You’re applying for a mortgage and you feel overwhelmed by the acronyms, numbers, and terminology. You don’t know where you should start. Well, you’re not alone. The majority of people are almost completely in the dark when it comes to the finer points of their mortgage agreements and don’t know what to ask when applying. For your own sake, remember that no question is a stupid question when it comes to your finances, and you should feel comfortable asking your mortgage broker anything you need.
Here is a list of the most common questions about mortgages. Keep these in mind when looking for a mortgage so you can get the best deal available.
How much can I afford when buying a house?
A general rule of thumb is that you can look for houses that are two or three times your combined annual household income, also keeping in mind your employment, credit, and debt history. There are loan programs for first time buyers so you might be able to get something that you might have initially thought was out of your reach. You need to also think about how much you want to spend on a down payment.
What is a fixed-rate loan versus an adjustable-rate loan?
A fixed-rate mortgage indicates that the interest rate to pay back the mortgage stays the same until it is paid off fully – ie. the rate never changes no matter which way the market fluctuates (up or down). In an adjustable-rate mortgage the interest will change sometimes as the index fluctuates – ie. if the housing market goes up or down, so does your rate. You can choose to go with the stable, predictable method of paying back the loan with a fixed-rate mortgage or you can research the benefits of an adjustable-rate mortgage loan.

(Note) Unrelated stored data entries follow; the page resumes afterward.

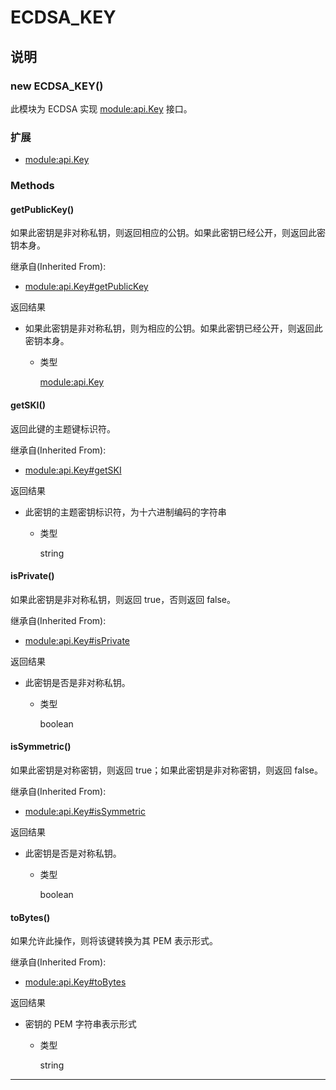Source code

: # ECDSA_KEY

## 说明

### new ECDSA_KEY()

此模块为 ECDSA 实现 [module:api.Key](https://hyperledger.github.io/fabric-sdk-node/release-1.4/module-api.Key.html) 接口。

### 扩展

- [module:api.Key](https://hyperledger.github.io/fabric-sdk-node/release-1.4/module-api.Key.html)

### Methods

#### getPublicKey()

如果此密钥是非对称私钥，则返回相应的公钥。如果此密钥已经公开，则返回此密钥本身。

继承自(Inherited From):

- [module:api.Key#getPublicKey](https://hyperledger.github.io/fabric-sdk-node/release-1.4/module-api.Key.html#getPublicKey)

返回结果

- 如果此密钥是非对称私钥，则为相应的公钥。如果此密钥已经公开，则返回此密钥本身。

  - 类型

    [module:api.Key](https://hyperledger.github.io/fabric-sdk-node/release-1.4/module-api.Key.html)

#### getSKI()

返回此键的主题键标识符。

继承自(Inherited From):

- [module:api.Key#getSKI](https://hyperledger.github.io/fabric-sdk-node/release-1.4/module-api.Key.html#getSKI)

返回结果

- 此密钥的主题密钥标识符，为十六进制编码的字符串

  - 类型

    string

#### isPrivate()

如果此密钥是非对称私钥，则返回 true，否则返回 false。

继承自(Inherited From):

- [module:api.Key#isPrivate](https://hyperledger.github.io/fabric-sdk-node/release-1.4/module-api.Key.html#isPrivate)

返回结果

- 此密钥是否是非对称私钥。

  - 类型

    boolean

#### isSymmetric()

如果此密钥是对称密钥，则返回 true；如果此密钥是非对称密钥，则返回 false。

继承自(Inherited From):

- [module:api.Key#isSymmetric](https://hyperledger.github.io/fabric-sdk-node/release-1.4/module-api.Key.html#isSymmetric)

返回结果

- 此密钥是否是对称私钥。

  - 类型

    boolean

#### toBytes()

如果允许此操作，则将该键转换为其 PEM 表示形式。

继承自(Inherited From):

- [module:api.Key#toBytes](https://hyperledger.github.io/fabric-sdk-node/release-1.4/module-api.Key.html#toBytes)

返回结果

- 密钥的 PEM 字符串表示形式

  - 类型

    string

---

What is an index and margin and how does it relate to adjustable-rate loans?
An index is an economic indicator that mortgage lenders use to determine what rate to charge in adjustable-rate mortgages. The interest rate that is charged to the buyer is generally the index rate and a pre-specified margin. Three popular indices are the London InterBank Offering Rate (LIBOR), the Cost Funds of the 11th District Federal Home (COFI), and the One-Year Treasury Bill.
Which mortgage should I choose?
There is no set answer for this question; it all depends on your specific financial situation. How long you intend to keep your house is a big factor in which mortgage you should choose. Talk to a professional and they can help you figure out what loan package would be the best fit for you.
What makes up my mortgage payments?
Typically a mortgage payment has three components – the principal, interest, and taxes/insurance.
- The Principal is simply repaying the amount borrowed on the initial loan.
- Interest is the interest accumulated on the loan.
- Taxes & Insurance are usually paid into a special escrow account, including things like hazard insurance and property taxes. If your lender does not ask for it you must pay the fees directly to the county tax assessor and property insurance company.
How much cash should I have on hand to purchase a home?
Every situation is different, as there are quite a number of packages and conditions you can end up with. Generally, however, you will need:
- Earnest money: paid when you make an offer on the house, to show you are “in earnest” to purchase
- Down payment: A percentage of the cost of the home, due at settlement
- Closing costs: costs associated with the administration and paperwork needed to purchase or finance a house.